Southern Illinois University Carbondale has joined 32 other universities around the nation in expanding its recycling program by distributing new recycling bins around campus.
Plant and Service Operations, The Center for Environmental Health and Safety, and the Sustainability
Council have all joined efforts to improve the university’s recycling program. Throughout the week workers from grounds and the physical plant will place new recycling bins awarded to the university by The Alcoa Foundation in eight buildings on campus.
The Alcoa Foundation is part of a national recycling program designed to improve and expand recycling efforts on college campuses nation wide.
New outdoor garbage and recycling can duos are also being distributed throughout campus by Physical Plant Workers and should be finished by the end of the week.
Brad Dillard and David Tippy of Physical Plant were not available for comment as of press time on Tuesday.
Megan Pulliam, university-recycling coordinator and graduate student from Pekin in public administration, said the collaboration of departments is what has made the project possible.
“We all have the same goal, and that is to reduce the amount of trash the university sends to the landfill,” she said.
Pulliam said during the 2011 fall
semester, student workers went to every building on campus to take inventory and inspect the recycling and garbage can situation. She said they found that in the absence of either, people disposed their trash into whatever type of bin was available, but when the two bins were side by side the recyclables and
non-recyclables were mostly separated
“Coincidentally after we inspected the buildings The Alcoa Foundation granted us 150 new recycling bins,” she said.
Those bins are now being distributed to the Mass Communications Building, Lawson Hall, Rehn Hall, Pulliam Hall, Altgeld Hall, Wham, Quigley and the Agriculture
Building.
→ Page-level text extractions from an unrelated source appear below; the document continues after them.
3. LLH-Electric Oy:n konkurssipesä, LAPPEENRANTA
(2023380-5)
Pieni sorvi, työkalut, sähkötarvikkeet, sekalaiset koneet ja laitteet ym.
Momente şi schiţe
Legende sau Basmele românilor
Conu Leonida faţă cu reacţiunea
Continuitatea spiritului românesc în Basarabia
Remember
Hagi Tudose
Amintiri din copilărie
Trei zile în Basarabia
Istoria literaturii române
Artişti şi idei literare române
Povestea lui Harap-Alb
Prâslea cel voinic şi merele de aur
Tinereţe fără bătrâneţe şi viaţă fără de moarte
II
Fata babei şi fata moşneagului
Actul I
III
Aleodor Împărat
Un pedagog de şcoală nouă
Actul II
The bins will collect both plastic and glass bottles and aluminum cans. In addition to that there will now be recycling bins designated just to paper products.
She said two weeks ago staff members
removed garbage cans from every room in Lawson Hall.
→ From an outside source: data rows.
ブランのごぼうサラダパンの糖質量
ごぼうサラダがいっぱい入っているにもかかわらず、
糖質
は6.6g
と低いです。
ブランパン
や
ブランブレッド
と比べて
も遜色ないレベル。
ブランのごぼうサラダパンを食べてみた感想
Pulliam said students were using them to throw away mostly papers and plastic bottles. She said she had heard of other universities having the same problem and finding success with the removal method.
Since the trash cans were removed, Pulliam said she has seen a decrease in the amount of mixed waste.
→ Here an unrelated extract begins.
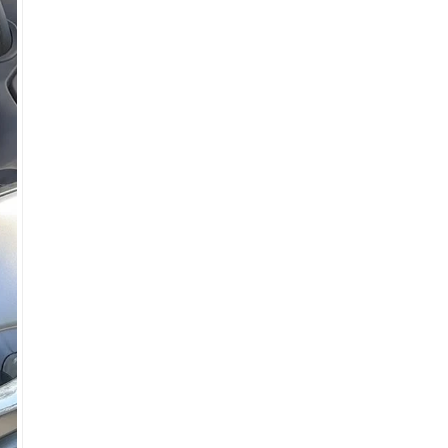
Nam, mở cánh cửa
đưa bất động sản
hạng sang kết nối
toàn cầu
The university measures the amount of waste recycled by weight. Pulliam compares the weight of recycled materials to the weight of waste materials to determine the percentage of recycled products.
Pulliam said she hopes to see the amount of non-recyclable waste decrease by five to 10 percent.
According to the Plant and Service Operations website, recyclables are collected by custodial staff and grounds crew throughout the week and then they are taken to a collection point once a week.
Pulliam said the next step of the recycling initiative is consistency. She said she thinks the different signs on the bins confuses people because they are not sure what some bins accept and others do not.
“The recycling bins have come in several phases and my goal now is to make them all identical,” she said.
Pulliam said if the Lawson experiment is successful she will continue to remove single trash bins from classrooms in other building.